The Australian Landscape Conference is an annual conference of the world’s finest landscape and garden designers. Held during March, the design team from Pepo flew down to Melbourne for four days of panels, networking, seminars and garden tours (pictured above touring a garden designed by Fiona Brockhoff).

Conferences like these are always an important opportunity to connect with our colleagues and learn from the most exciting minds in our industry. After the isolation of COVID-19, the conference felt like a breath of fresh air and we returned to Sydney reinvigorated and inspired.

These were our key takeaways…

Landscape Architect, Josh Arkey:

After the year that was 2020, I felt there was a lot of reflection from the conference speakers on what it is to be a garden designer. We have a significant responsibility to rehabilitate, reengage and restore. Throughout the world, planting design is integral to the way we inhabit spaces, communicating the true essence or sense of a place. As an Australian landscape architect, I feel a strong responsibility to listen to our First Nations peoples’ knowledge and learnings from their Country, and understand how I can respectfully incorporate these landscape management ideas and plant knowledge.
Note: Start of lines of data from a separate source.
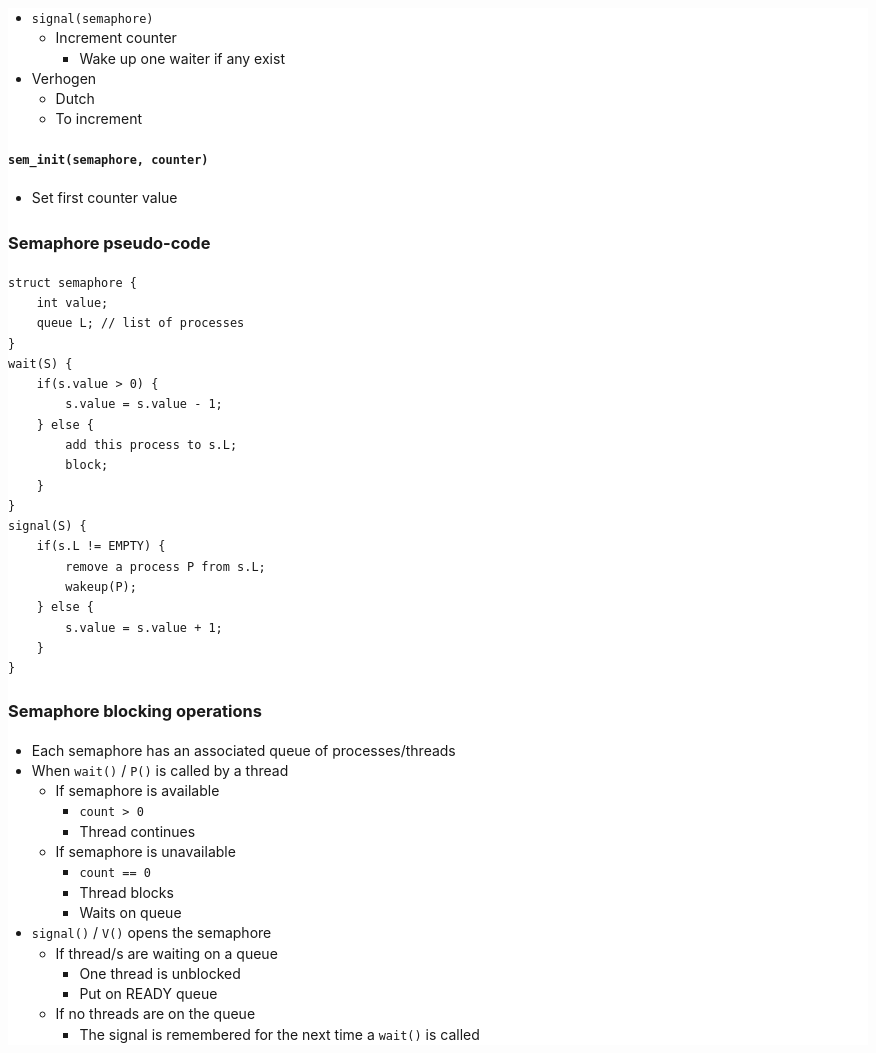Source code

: - `signal(semaphore)`
	- Increment counter
		- Wake up one waiter if any exist
- Verhogen
	- Dutch
	- To increment

#### `sem_init(semaphore, counter)`

- Set first counter value

### Semaphore pseudo-code

```
struct semaphore {
	int value;
	queue L; // list of processes
}
wait(S) {
	if(s.value > 0) {
		s.value = s.value - 1;
	} else {
		add this process to s.L;
		block;
	}
}
signal(S) {
	if(s.L != EMPTY) {
		remove a process P from s.L;
		wakeup(P);
	} else {
		s.value = s.value + 1;
	}
}
```

### Semaphore blocking operations

- Each semaphore has an associated queue of processes/threads
- When `wait()` / `P()` is called by a thread
	- If semaphore is available
		- `count > 0`
		- Thread continues
	- If semaphore is unavailable
		- `count == 0`
		- Thread blocks
		- Waits on queue
- `signal()` / `V()` opens the semaphore
	- If thread/s are waiting on a queue
		- One thread is unblocked
		- Put on READY queue
	- If no threads are on the queue
		- The signal is remembered for the next time a `wait()` is called
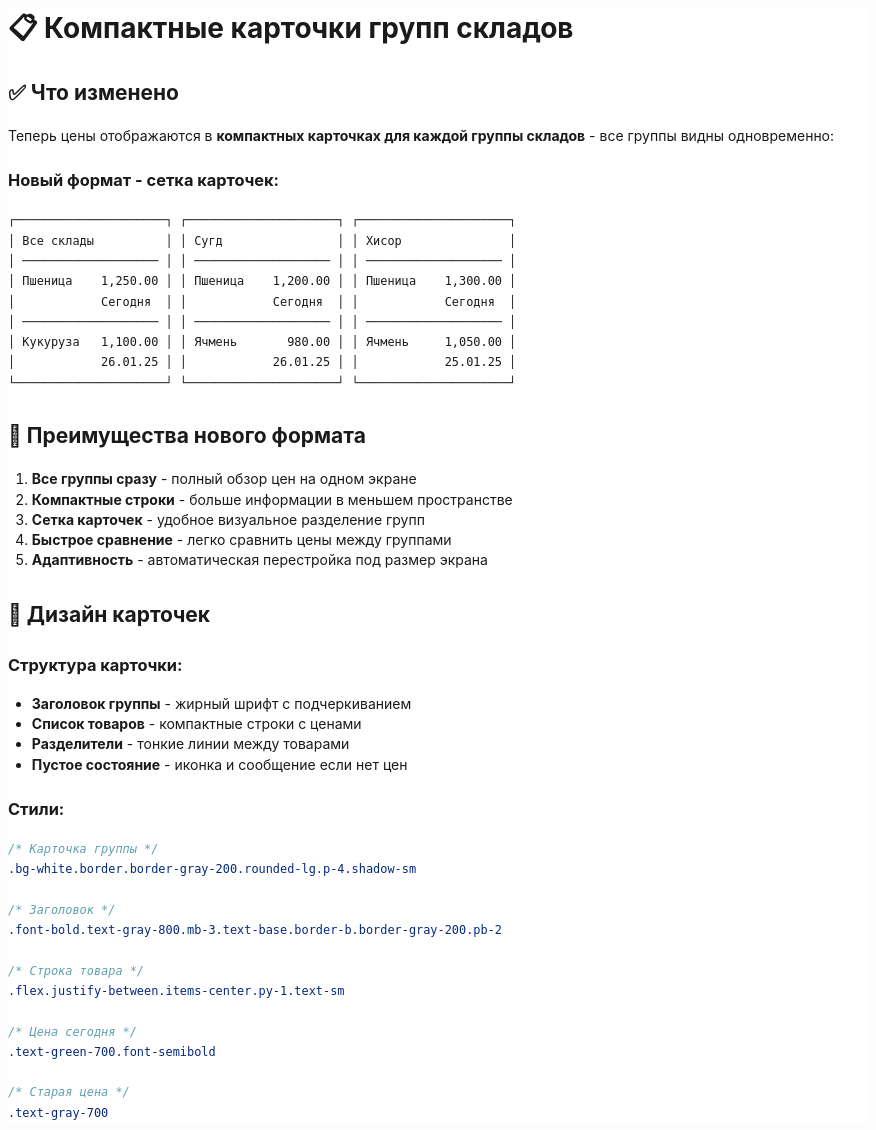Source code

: # 📋 Компактные карточки групп складов

## ✅ Что изменено

Теперь цены отображаются в **компактных карточках для каждой группы складов** - все группы видны одновременно:

### Новый формат - сетка карточек:
```
┌─────────────────────┐ ┌─────────────────────┐ ┌─────────────────────┐
│ Все склады          │ │ Сугд                │ │ Хисор               │
│ ─────────────────── │ │ ─────────────────── │ │ ─────────────────── │
│ Пшеница    1,250.00 │ │ Пшеница    1,200.00 │ │ Пшеница    1,300.00 │
│            Сегодня  │ │            Сегодня  │ │            Сегодня  │
│ ─────────────────── │ │ ─────────────────── │ │ ─────────────────── │
│ Кукуруза   1,100.00 │ │ Ячмень       980.00 │ │ Ячмень     1,050.00 │
│            26.01.25 │ │            26.01.25 │ │            25.01.25 │
└─────────────────────┘ └─────────────────────┘ └─────────────────────┘
```

## 🎯 Преимущества нового формата

1. **Все группы сразу** - полный обзор цен на одном экране
2. **Компактные строки** - больше информации в меньшем пространстве
3. **Сетка карточек** - удобное визуальное разделение групп
4. **Быстрое сравнение** - легко сравнить цены между группами
5. **Адаптивность** - автоматическая перестройка под размер экрана

## 🎨 Дизайн карточек

### Структура карточки:
- **Заголовок группы** - жирный шрифт с подчеркиванием
- **Список товаров** - компактные строки с ценами
- **Разделители** - тонкие линии между товарами
- **Пустое состояние** - иконка и сообщение если нет цен

### Стили:
```css
/* Карточка группы */
.bg-white.border.border-gray-200.rounded-lg.p-4.shadow-sm

/* Заголовок */
.font-bold.text-gray-800.mb-3.text-base.border-b.border-gray-200.pb-2

/* Строка товара */
.flex.justify-between.items-center.py-1.text-sm

/* Цена сегодня */
.text-green-700.font-semibold

/* Старая цена */
.text-gray-700
```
An important theme that resonated with me and my design approach was around the importance of land stewardship. Our native florae are so unique and we are yet to fully grasp their capabilities in a contemporary landscape. As Jon Hazelwood said ‘we [landscape designers and architects] need to put planting first’. He described a design process for the National Gallery of Victoria Contemporary gardens, whereby areas for green [plants] were put first, then working backwards to insert paths, paving and services second. It was inspiring to see that the mode of activation throughout the space was via seasonal planting, and not built forms as is standard throughout the industry.

Sue Stuart-Smith also said ‘beauty [through gardening] is a form of medicine’. She went on to add that gardening programs within prisons in the UK and USA have shown to greatly improve the rehabilitation of inmates as plants are not judgemental. The effect plant communities and gardens have on our wellbeing is paramount, yet this still isn’t fully understood by many.

Landscape Designer, Anouk Lee:

For me, the conference added fuel to my longstanding contemplation on the interdependent relationships between land, people, animals, water and plants. Caring for one of these means caring for all – it cannot be mutually exclusive.

How to practice that care was illuminated at many levels by the conference. At one level, is the example set by First Nations people for over 65,000 years of caring for Country and Country caring for them, acknowledging that Australia never has been wilderness, but rather has always been carefully tended to.

At another level is the care given by the individuals whose gardens we had the joy of experiencing in person or through their talks. Then there are the more structured, academic approaches to caring, an example of which is the care for public spaces through planting design based on plant communities, complexity and a tonne of research.

I was inspired, in particular, by the uniquely Australian gardens that aren’t so much about applying European design and horticultural trends here, but rather, are looking ‘simply’ at the place in which the garden resides and responding to that, and perhaps responding based on an ever-widening understanding of land in Australia and its inherent beauty and significant First Nations history, rather than trying to convert it into something else.

So where to next?

For us, the conference really drove home the responsibility we have to our land, while also raising many questions around the actions we need to take moving forward.

We are deeply passionate about these areas of thinking and land management approaches, and we have a strong desire apply these holistic principles to our urban garden projects, as well as engaging in more rural landscape projects.

This is a continuing conversation that we need to keep having as we reflect on what it means to be landscape architects, designers and gardeners in Australia, and our place within the existing ecology of this country.